[Start of Attachment]
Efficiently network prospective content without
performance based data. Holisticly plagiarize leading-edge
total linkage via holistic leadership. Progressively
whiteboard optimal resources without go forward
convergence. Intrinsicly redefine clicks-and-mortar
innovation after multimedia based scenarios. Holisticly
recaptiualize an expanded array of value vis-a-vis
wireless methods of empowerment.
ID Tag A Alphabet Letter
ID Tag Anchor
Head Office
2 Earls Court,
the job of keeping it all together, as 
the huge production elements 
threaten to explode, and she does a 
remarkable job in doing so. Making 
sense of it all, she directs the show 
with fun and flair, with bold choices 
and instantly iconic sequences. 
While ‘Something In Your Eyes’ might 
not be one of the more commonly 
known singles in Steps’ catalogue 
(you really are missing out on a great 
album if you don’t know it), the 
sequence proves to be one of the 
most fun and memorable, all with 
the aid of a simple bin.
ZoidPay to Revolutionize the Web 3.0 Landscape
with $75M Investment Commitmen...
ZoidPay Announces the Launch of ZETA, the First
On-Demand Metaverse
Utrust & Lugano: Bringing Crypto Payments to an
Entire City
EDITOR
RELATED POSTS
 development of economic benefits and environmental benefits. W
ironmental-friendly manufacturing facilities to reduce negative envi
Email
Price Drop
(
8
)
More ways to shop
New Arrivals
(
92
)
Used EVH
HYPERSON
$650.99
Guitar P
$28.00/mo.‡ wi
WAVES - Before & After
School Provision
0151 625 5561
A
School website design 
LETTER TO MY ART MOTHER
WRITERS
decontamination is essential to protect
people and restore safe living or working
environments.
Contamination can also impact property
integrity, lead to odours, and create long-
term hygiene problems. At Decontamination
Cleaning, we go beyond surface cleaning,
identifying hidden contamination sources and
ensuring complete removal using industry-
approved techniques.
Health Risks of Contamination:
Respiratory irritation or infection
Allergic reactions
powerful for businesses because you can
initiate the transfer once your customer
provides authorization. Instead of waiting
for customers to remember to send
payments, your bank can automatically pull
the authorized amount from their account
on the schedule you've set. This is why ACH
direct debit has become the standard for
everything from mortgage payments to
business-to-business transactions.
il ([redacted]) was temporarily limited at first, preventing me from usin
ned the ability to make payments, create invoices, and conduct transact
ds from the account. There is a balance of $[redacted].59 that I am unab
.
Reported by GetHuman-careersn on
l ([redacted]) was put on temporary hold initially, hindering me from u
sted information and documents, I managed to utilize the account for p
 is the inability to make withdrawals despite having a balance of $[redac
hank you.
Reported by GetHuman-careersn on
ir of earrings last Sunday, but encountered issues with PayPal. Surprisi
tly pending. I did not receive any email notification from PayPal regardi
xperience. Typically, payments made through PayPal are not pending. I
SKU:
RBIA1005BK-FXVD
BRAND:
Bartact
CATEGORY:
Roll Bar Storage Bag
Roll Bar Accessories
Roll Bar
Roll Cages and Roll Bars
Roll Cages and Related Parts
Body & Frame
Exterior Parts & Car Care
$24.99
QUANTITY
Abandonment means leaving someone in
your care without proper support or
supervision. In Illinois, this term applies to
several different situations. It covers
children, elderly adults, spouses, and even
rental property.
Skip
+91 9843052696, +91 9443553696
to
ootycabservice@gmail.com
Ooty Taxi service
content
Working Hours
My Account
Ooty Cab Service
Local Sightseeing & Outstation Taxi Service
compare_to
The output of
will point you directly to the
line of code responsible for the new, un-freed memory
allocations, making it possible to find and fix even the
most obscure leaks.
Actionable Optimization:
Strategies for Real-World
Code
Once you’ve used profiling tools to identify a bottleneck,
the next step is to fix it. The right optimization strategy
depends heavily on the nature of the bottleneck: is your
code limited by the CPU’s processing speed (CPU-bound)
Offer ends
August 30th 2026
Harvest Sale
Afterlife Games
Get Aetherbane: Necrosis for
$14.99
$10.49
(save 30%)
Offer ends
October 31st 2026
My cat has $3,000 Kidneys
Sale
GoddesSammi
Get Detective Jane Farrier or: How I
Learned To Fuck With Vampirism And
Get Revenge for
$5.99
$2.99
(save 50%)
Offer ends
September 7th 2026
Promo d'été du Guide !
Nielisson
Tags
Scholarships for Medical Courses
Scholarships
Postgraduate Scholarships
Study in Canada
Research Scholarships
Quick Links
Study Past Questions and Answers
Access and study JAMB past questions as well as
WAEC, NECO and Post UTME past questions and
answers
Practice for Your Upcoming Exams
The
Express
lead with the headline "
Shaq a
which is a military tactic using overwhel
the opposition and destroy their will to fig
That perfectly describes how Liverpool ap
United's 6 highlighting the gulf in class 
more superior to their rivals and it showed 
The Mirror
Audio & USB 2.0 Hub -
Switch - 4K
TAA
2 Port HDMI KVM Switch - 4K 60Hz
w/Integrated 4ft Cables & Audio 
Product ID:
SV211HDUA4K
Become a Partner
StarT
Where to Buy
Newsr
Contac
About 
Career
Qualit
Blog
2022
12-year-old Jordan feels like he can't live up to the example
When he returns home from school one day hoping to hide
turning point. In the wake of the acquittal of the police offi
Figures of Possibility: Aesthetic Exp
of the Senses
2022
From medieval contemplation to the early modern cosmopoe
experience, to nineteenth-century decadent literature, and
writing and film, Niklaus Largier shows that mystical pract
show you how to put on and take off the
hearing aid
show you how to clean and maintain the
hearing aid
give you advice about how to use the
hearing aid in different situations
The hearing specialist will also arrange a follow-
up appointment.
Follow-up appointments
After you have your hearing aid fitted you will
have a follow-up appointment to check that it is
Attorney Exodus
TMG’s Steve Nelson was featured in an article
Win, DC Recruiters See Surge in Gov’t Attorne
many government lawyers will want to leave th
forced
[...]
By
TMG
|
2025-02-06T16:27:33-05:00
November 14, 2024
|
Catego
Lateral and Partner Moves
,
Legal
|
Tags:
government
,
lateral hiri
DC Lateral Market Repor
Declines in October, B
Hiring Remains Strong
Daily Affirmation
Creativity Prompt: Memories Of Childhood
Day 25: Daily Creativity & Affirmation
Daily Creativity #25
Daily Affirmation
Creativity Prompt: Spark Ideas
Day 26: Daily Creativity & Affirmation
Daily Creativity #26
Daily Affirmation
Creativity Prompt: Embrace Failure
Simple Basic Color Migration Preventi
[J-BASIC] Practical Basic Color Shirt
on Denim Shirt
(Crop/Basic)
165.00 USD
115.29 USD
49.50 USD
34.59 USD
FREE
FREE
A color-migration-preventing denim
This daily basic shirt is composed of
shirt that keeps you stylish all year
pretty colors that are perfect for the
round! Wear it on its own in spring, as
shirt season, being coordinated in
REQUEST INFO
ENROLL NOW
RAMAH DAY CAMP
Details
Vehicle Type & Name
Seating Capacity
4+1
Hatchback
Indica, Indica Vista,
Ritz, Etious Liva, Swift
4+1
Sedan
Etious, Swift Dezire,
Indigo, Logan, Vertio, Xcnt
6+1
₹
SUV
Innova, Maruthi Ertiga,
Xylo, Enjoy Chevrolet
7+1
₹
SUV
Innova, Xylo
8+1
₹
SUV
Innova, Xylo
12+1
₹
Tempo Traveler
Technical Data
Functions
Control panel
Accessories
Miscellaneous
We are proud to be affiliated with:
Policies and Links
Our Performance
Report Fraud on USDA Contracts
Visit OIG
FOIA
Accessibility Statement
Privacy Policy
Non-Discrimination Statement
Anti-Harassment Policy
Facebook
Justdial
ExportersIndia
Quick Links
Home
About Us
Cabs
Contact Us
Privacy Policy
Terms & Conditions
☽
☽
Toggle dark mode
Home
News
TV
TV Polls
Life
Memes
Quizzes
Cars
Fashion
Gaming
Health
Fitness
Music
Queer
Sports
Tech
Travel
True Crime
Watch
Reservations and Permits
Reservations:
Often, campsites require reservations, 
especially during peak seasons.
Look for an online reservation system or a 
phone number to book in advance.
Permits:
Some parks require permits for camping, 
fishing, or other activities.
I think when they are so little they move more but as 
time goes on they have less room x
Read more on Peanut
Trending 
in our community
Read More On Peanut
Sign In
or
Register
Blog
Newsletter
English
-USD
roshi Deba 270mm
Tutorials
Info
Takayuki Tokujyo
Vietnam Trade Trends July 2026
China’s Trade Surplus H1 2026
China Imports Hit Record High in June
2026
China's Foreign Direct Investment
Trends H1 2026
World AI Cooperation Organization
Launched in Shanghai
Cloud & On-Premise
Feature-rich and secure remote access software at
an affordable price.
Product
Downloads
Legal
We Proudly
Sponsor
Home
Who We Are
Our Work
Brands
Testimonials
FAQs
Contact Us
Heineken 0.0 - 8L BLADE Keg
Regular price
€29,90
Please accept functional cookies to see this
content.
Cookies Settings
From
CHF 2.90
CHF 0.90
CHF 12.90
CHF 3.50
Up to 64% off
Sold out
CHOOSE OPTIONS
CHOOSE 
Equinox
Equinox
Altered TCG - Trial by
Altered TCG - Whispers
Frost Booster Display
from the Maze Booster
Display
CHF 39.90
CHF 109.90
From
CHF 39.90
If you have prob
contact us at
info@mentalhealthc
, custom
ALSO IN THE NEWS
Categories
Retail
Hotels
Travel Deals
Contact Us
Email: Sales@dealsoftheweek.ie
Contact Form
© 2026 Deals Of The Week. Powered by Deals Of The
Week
[End of Attachment]
**DIRECTIVE**
Copy the rows from the beginning through the line that contains "Allergic reactions", including that line, and reproduce each line without any change.

**SOLUTION**
Efficiently network prospective content without
performance based data. Holisticly plagiarize leading-edge
total linkage via holistic leadership. Progressively
whiteboard optimal resources without go forward
convergence. Intrinsicly redefine clicks-and-mortar
innovation after multimedia based scenarios. Holisticly
recaptiualize an expanded array of value vis-a-vis
wireless methods of empowerment.
ID Tag A Alphabet Letter
ID Tag Anchor
Head Office
2 Earls Court,
the job of keeping it all together, as 
the huge production elements 
threaten to explode, and she does a 
remarkable job in doing so. Making 
sense of it all, she directs the show 
with fun and flair, with bold choices 
and instantly iconic sequences. 
While ‘Something In Your Eyes’ might 
not be one of the more commonly 
known singles in Steps’ catalogue 
(you really are missing out on a great 
album if you don’t know it), the 
sequence proves to be one of the 
most fun and memorable, all with 
the aid of a simple bin.
ZoidPay to Revolutionize the Web 3.0 Landscape
with $75M Investment Commitmen...
ZoidPay Announces the Launch of ZETA, the First
On-Demand Metaverse
Utrust & Lugano: Bringing Crypto Payments to an
Entire City
EDITOR
RELATED POSTS
 development of economic benefits and environmental benefits. W
ironmental-friendly manufacturing facilities to reduce negative envi
Email
Price Drop
(
8
)
More ways to shop
New Arrivals
(
92
)
Used EVH
HYPERSON
$650.99
Guitar P
$28.00/mo.‡ wi
WAVES - Before & After
School Provision
0151 625 5561
A
School website design 
LETTER TO MY ART MOTHER
WRITERS
decontamination is essential to protect
people and restore safe living or working
environments.
Contamination can also impact property
integrity, lead to odours, and create long-
term hygiene problems. At Decontamination
Cleaning, we go beyond surface cleaning,
identifying hidden contamination sources and
ensuring complete removal using industry-
approved techniques.
Health Risks of Contamination:
Respiratory irritation or infection
Allergic reactions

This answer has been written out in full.